> **Source text**
# # # # # # #
This looks like an encoding issue. What locale do you use? Is it not UTF-8?
And does make test
work for you?
Running make test
produces the error shown below. (It stumbles over the ./ syntax, presumably because I am on Windows). It seems to me, like the test suite is also targeted at Linux / Mac OS only, so this would not run anyways. I will try to see what I can do with Cygwin or WSL or somesuch.
> make test
cd tests && ./runtests
Der Befehl "." ist entweder falsch geschrieben oder konnte nicht gefunden werden.
make: *** [Makefile:13: test-stamp] Error 1
This looks like an encoding issue. What locale do you use? Is it not UTF-8?
Which encoding do you mean? The input ledger file is UTF-8 encoded. I have no perl knowledge, do I have to set something in my perl environment? It is also interesting that the "ä" in "Täst" is handled correctly.
Which encoding do you mean? The input ledger file is UTF-8 encoded
What about your environment ("locale" in Linux).
# # # # # # #
> **Data excerpt**

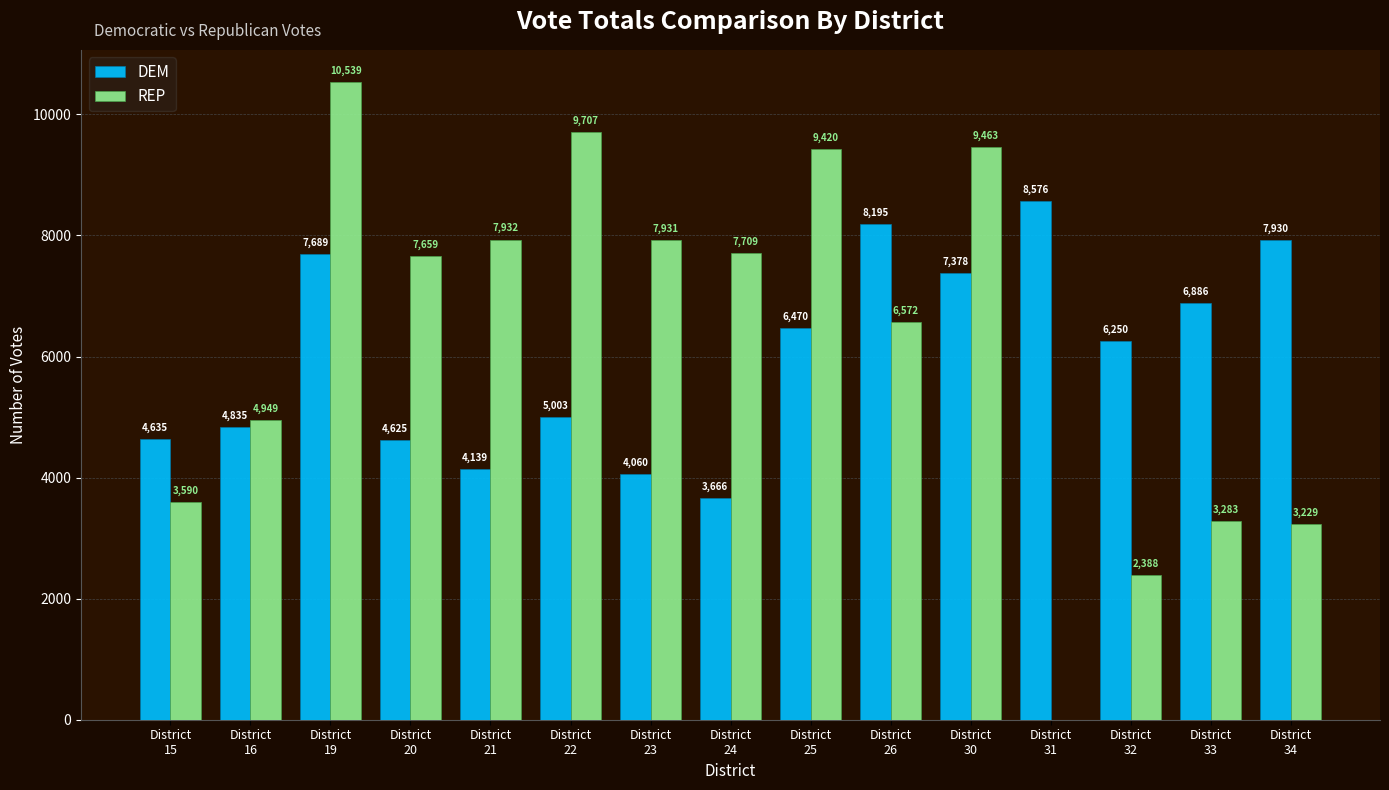

Which series has the largest total across all categories?

REP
# # # # # # #
> **Questions**
A. From the forum thread, set down word for word the part that opens with the words containing "And does make" and closes with "is handled correctly.".
B. According to the forum thread, what encoding does the input ledger file use?

> **Solutions below**
A.
And does make test
work for you?
Running make test
produces the error shown below. (It stumbles over the ./ syntax, presumably because I am on Windows). It seems to me, like the test suite is also targeted at Linux / Mac OS only, so this would not run anyways. I will try to see what I can do with Cygwin or WSL or somesuch.
> make test
cd tests && ./runtests
Der Befehl "." ist entweder falsch geschrieben oder konnte nicht gefunden werden.
make: *** [Makefile:13: test-stamp] Error 1
This looks like an encoding issue. What locale do you use? Is it not UTF-8?
Which encoding do you mean? The input ledger file is UTF-8 encoded. I have no perl knowledge, do I have to set something in my perl environment? It is also interesting that the "ä" in "Täst" is handled correctly.

B. UTF-8